Given data START

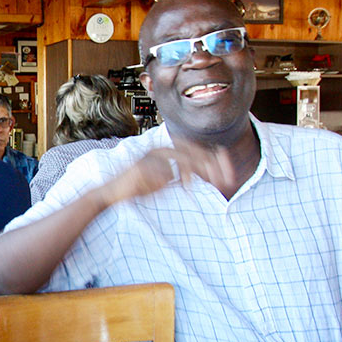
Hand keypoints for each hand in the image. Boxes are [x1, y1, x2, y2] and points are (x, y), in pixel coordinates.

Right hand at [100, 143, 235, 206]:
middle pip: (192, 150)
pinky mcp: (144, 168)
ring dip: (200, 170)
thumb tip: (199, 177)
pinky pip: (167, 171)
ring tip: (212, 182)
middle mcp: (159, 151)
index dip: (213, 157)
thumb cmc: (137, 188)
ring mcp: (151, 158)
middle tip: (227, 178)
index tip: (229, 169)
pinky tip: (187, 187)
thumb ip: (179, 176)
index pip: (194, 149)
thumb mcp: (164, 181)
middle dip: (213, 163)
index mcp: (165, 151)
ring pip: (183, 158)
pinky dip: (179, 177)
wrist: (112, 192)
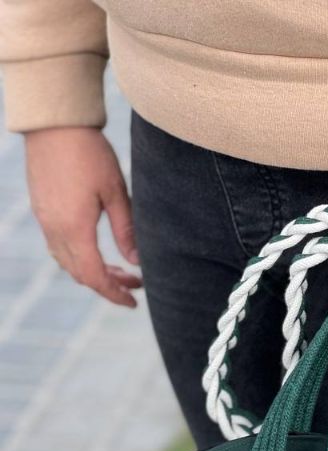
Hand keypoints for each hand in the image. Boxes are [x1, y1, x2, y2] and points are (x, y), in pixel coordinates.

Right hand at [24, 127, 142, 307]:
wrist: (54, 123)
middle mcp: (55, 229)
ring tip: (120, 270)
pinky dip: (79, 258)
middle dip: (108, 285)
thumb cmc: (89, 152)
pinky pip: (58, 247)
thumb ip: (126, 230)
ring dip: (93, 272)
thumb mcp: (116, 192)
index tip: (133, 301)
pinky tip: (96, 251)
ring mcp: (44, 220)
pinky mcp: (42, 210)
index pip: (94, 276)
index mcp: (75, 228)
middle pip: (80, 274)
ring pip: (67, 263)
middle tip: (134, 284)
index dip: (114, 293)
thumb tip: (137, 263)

Given data END
Given data START

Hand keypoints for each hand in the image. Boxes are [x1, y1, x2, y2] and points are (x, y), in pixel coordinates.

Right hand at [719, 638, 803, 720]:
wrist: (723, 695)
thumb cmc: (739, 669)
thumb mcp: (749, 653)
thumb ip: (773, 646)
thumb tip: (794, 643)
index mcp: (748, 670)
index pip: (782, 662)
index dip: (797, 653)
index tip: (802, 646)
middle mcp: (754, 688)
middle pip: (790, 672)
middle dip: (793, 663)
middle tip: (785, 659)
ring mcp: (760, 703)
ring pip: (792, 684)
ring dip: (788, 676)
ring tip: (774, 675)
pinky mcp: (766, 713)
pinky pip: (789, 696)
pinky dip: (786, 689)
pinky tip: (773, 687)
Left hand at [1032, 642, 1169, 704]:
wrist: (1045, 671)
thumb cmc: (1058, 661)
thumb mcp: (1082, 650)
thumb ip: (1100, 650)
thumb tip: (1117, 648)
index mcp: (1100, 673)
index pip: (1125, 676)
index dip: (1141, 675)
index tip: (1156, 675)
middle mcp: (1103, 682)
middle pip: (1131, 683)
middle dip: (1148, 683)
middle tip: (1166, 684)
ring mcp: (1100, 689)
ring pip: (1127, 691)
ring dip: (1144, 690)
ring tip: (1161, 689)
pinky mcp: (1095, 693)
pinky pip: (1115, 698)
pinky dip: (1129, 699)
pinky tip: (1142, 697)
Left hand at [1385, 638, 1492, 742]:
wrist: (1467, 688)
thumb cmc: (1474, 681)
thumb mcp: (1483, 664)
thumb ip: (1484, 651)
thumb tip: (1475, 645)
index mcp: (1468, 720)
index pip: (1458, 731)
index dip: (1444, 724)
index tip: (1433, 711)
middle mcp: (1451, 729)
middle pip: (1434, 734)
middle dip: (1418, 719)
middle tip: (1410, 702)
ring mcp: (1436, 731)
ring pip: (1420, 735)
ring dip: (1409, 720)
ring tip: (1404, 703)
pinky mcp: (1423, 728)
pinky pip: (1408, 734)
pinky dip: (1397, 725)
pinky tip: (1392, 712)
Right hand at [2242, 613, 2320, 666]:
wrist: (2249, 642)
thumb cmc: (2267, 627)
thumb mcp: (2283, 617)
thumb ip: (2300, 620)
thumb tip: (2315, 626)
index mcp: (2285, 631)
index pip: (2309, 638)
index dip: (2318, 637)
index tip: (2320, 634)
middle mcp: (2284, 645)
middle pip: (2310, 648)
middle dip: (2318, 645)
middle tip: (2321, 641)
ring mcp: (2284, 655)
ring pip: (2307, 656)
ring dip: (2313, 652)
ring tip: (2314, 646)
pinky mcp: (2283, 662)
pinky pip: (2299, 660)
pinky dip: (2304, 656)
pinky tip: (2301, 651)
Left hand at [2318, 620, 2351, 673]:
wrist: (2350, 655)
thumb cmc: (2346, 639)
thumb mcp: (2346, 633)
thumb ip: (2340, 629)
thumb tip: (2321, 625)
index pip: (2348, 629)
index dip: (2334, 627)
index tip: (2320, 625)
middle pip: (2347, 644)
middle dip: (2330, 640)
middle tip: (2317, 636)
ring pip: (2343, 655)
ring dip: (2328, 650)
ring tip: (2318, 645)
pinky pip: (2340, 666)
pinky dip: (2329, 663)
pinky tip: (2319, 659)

Given data END

> What the task asks
Go through the records and report each line that contains "Right".

> Response to this exercise
Right hand at [100, 143, 235, 206]:
Right hand at [24, 127, 142, 307]:
Right hand at [719, 638, 803, 720]:
Right hand at [2242, 613, 2320, 666]:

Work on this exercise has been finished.